The decision by the Group of Seven leading industrialized democracies, backed by the European Union and Australia, seeks to stop countries from paying more than $60 a barrel for seaborne Russian crude oil. The aim is to reduce the Kremlin’s ability to fund its war while preserving global market stability by keeping oil flowing, at a discounted price.
The price cap came into effect on Monday (with a 45-day grace period to allow for shipments already underway), alongside another measure targeting Russian energy in response to the war – an E.U.-wide embargo on Russia’s seaborne oil exports.
“The economy of the Russian Federation has the necessary capacity to meet all the needs and requirements of the special military operation,” Kremlin spokesman Dmitry Peskov told journalists in Moscow, using Russia’s euphemistic term for the invasion launched last February. “These measures will have no impact [on the operation] whatsoever.”
Peskov added, however, that the punitive measures would “undoubtedly have an impact on the stability of the global energy market.”
The Brent crude benchmark rose by 2.3 percent to $88.05 a barrel on Monday, then dropped by 6.1 percent to $82.68, before rising slightly to $83.47.
Russia, the world’s second-largest oil producer, warned earlier that it would not sell its oil under the G7-imposed price cap, even if it is compelled to cut production.
Before Russia invaded Ukraine, European nations accounted for more than half of its oil exports. As they have moved to reduce their reliance on Russian energy, more of the exports have shifted to countries like China, India, and Turkey.
In a bid to enforce the price cap G7 and E.U.-based insurance and shipping firms will not be allowed to provide services or cover to vessels carrying Russian oil to non-Western countries that is priced higher than the $60 cap.
The oil price cap initiative has been under consideration since early September. The G7 proposed a $65-70 a barrel cap, but some eastern flank E.U. members pushed for a lower level.

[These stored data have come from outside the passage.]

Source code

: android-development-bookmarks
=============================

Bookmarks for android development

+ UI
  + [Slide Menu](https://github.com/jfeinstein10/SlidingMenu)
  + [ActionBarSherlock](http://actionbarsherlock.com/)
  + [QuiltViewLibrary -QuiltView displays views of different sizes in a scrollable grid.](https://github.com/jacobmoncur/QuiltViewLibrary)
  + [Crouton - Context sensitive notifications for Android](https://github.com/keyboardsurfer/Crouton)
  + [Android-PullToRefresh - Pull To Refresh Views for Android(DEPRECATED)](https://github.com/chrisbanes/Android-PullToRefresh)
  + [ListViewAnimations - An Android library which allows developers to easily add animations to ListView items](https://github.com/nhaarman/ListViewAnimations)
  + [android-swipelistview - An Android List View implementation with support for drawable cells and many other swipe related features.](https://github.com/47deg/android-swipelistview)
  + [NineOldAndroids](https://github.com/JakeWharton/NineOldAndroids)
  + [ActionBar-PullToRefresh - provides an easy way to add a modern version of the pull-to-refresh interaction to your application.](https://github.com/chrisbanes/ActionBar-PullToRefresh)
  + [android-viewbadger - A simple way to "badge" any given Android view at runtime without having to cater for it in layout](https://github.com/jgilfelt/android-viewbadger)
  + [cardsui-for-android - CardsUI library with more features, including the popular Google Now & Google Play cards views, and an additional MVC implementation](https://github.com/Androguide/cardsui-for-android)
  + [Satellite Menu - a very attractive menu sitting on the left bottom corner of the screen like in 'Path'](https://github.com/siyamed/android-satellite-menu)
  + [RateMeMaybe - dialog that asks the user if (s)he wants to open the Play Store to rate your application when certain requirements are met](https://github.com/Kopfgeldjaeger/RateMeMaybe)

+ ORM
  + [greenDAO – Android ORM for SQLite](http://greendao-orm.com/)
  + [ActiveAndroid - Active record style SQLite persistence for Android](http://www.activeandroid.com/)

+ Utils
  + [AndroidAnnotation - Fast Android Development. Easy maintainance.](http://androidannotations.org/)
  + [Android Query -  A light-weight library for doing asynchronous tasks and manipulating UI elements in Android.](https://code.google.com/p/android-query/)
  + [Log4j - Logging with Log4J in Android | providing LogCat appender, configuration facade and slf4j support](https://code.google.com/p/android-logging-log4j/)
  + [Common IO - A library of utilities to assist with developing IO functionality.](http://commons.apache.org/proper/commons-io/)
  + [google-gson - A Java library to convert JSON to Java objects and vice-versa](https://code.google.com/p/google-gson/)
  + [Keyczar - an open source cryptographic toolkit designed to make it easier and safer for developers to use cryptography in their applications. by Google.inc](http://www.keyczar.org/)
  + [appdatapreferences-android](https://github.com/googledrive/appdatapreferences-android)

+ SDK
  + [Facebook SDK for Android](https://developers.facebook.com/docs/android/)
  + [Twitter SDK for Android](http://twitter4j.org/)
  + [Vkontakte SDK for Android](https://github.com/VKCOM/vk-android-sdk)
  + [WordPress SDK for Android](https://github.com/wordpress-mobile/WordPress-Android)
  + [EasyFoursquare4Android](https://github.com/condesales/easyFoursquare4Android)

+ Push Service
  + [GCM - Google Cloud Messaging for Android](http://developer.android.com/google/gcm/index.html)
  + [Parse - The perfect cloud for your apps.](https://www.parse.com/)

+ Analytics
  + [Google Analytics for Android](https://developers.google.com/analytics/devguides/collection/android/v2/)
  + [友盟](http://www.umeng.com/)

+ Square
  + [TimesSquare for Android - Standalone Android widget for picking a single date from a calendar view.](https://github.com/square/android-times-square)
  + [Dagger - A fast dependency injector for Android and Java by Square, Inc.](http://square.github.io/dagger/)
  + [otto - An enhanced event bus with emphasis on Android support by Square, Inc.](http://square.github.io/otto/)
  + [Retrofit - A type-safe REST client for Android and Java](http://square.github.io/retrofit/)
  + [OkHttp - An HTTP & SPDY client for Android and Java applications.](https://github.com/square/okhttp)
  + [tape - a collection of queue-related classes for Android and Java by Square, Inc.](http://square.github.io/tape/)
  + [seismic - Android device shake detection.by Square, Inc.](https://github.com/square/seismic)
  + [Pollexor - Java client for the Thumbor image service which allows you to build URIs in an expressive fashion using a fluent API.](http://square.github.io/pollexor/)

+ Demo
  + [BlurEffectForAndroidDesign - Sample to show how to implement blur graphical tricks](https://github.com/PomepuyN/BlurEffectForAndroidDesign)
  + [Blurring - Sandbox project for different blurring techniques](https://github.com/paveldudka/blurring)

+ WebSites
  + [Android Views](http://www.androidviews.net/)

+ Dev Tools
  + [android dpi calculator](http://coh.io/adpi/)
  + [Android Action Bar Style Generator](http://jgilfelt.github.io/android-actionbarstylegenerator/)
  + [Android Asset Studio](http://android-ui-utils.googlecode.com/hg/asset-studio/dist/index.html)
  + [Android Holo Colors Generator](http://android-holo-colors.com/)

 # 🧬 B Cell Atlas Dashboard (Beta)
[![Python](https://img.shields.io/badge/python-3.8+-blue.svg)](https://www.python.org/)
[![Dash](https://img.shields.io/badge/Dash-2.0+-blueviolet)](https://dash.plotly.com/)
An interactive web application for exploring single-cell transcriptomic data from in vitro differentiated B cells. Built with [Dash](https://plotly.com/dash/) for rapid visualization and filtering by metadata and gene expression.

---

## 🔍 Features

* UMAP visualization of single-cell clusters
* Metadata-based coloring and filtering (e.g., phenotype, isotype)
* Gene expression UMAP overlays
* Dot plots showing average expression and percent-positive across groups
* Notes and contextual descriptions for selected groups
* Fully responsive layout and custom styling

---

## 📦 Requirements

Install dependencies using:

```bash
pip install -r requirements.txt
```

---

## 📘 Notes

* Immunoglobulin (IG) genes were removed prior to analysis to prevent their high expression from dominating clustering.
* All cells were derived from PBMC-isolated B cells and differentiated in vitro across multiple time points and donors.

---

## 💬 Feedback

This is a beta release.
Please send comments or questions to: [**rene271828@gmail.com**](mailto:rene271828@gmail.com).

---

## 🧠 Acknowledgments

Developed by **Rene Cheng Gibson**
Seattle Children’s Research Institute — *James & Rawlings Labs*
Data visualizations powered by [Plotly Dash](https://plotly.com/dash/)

Poland held out for agreement on a mechanism to review the level periodically to ensure the cap remains at least five percent lower than the average market price at any given time, as determined by the International Energy Agency. Final approval came on Friday.

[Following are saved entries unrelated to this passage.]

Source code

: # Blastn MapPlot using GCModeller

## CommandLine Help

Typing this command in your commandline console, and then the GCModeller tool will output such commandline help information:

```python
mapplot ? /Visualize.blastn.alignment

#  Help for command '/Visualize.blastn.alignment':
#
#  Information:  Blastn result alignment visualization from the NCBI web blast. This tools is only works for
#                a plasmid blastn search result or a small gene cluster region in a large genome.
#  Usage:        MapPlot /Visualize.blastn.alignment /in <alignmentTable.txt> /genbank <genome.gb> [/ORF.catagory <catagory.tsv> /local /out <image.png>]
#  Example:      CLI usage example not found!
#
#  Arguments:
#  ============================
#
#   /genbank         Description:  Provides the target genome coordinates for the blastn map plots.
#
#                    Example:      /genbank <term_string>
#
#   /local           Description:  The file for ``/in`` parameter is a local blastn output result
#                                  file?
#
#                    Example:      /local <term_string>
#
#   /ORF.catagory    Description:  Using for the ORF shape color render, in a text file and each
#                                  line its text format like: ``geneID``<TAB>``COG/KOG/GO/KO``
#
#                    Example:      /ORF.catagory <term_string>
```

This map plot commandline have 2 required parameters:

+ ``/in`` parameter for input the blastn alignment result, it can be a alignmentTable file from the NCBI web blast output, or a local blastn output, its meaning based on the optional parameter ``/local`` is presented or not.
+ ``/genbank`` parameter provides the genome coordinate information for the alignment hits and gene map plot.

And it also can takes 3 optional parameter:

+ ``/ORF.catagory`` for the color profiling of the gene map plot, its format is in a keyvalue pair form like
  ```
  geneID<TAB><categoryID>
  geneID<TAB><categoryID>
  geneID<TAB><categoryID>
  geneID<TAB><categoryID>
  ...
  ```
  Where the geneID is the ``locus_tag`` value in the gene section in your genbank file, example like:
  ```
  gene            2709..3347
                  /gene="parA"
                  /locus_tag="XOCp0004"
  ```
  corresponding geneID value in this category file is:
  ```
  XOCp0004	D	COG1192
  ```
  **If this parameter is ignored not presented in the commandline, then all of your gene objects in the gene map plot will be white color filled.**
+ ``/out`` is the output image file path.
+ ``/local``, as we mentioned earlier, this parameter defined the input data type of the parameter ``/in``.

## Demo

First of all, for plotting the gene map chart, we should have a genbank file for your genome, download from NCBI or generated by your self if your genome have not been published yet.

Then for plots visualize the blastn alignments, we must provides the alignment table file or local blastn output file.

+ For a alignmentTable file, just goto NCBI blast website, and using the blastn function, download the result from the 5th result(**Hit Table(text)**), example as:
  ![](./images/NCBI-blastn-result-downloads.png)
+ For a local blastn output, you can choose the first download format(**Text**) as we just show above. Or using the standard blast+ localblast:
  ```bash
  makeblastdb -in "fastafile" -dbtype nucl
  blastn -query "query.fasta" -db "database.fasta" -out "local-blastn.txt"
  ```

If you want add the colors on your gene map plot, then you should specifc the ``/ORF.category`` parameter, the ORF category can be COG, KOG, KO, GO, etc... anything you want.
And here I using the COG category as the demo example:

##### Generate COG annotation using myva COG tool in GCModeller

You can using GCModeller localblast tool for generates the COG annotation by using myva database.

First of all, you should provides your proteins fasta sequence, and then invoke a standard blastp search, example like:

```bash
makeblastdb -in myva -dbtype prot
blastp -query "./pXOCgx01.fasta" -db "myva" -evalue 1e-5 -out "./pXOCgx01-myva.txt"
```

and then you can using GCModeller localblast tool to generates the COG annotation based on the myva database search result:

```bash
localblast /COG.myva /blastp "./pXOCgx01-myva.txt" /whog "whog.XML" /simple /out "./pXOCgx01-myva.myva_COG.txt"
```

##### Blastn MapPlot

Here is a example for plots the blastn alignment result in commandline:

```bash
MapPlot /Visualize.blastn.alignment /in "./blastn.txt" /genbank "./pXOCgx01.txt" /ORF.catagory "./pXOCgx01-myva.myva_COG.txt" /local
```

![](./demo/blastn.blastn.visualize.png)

The Ukrainian government expressed disappointment that the cap was not set even lower than $60, with President Volodymyr Zelenskyy calling the measure inadequate and “weak.”

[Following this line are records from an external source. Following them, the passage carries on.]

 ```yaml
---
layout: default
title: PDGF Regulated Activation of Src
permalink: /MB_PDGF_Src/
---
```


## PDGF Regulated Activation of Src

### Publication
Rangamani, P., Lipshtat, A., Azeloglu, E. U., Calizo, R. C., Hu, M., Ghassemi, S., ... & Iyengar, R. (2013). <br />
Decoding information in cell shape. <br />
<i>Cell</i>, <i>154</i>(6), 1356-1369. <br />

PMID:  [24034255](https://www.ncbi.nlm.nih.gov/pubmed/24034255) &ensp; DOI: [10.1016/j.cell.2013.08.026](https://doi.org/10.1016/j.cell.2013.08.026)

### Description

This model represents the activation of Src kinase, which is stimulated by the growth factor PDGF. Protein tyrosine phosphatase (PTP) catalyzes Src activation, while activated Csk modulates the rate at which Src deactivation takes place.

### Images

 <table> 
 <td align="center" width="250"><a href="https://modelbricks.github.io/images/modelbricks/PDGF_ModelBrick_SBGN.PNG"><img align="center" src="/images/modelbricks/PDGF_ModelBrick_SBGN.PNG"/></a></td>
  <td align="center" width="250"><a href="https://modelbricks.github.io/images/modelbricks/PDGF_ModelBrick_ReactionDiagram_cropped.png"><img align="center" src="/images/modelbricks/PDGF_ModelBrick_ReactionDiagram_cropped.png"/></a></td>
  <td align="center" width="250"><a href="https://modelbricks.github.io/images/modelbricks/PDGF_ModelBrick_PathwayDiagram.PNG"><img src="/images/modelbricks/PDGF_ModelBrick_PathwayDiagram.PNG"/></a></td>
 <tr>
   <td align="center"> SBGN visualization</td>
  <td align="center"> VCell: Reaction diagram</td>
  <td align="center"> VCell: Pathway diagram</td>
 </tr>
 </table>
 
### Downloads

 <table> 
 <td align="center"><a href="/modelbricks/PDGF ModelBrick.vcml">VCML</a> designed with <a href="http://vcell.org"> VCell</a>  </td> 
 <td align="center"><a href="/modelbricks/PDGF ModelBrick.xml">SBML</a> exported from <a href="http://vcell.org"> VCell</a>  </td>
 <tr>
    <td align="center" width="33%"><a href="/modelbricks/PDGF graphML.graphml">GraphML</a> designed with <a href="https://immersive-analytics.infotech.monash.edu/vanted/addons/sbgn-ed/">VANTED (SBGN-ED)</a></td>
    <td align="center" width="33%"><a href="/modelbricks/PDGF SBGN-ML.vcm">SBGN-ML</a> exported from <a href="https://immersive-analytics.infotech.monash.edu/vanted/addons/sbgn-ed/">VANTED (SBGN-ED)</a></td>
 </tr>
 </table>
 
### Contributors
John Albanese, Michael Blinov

Notwithstanding the differences over the level agreed upon, White House Press Secretary Karine Jean-Pierre on Monday called the decision “an important step forward” and said it “demonstrates the unity that United States and our allies and partners have.”
The White House has argued that a $60 cap is appropriate, because it is comparable to prices Russia sold its oil at before it invaded Ukraine, and “high enough to maintain a clear economic incentive for Russia to continue selling oil on global markets.”
Peskov’s nonchalant tone on Monday contrasts with the Kremlin’s reaction when the G7 first announced the price cap plan in the fall. Putin then called the move an “absolutely stupid decision,” and vowed to retaliate by stopping all energy supplies to Europe.
The state gas giant Gazprom, which over the summer had already significantly reduced the flow of natural gas to Europe through the Nord Stream 1 pipeline, announced an indefinite halt, citing technical difficulties.
Weeks later, mystery explosions damaged the pipeline on the Baltic Sea bed in a suspected act of sabotage, prompting exchanges of accusations from Russia and the West.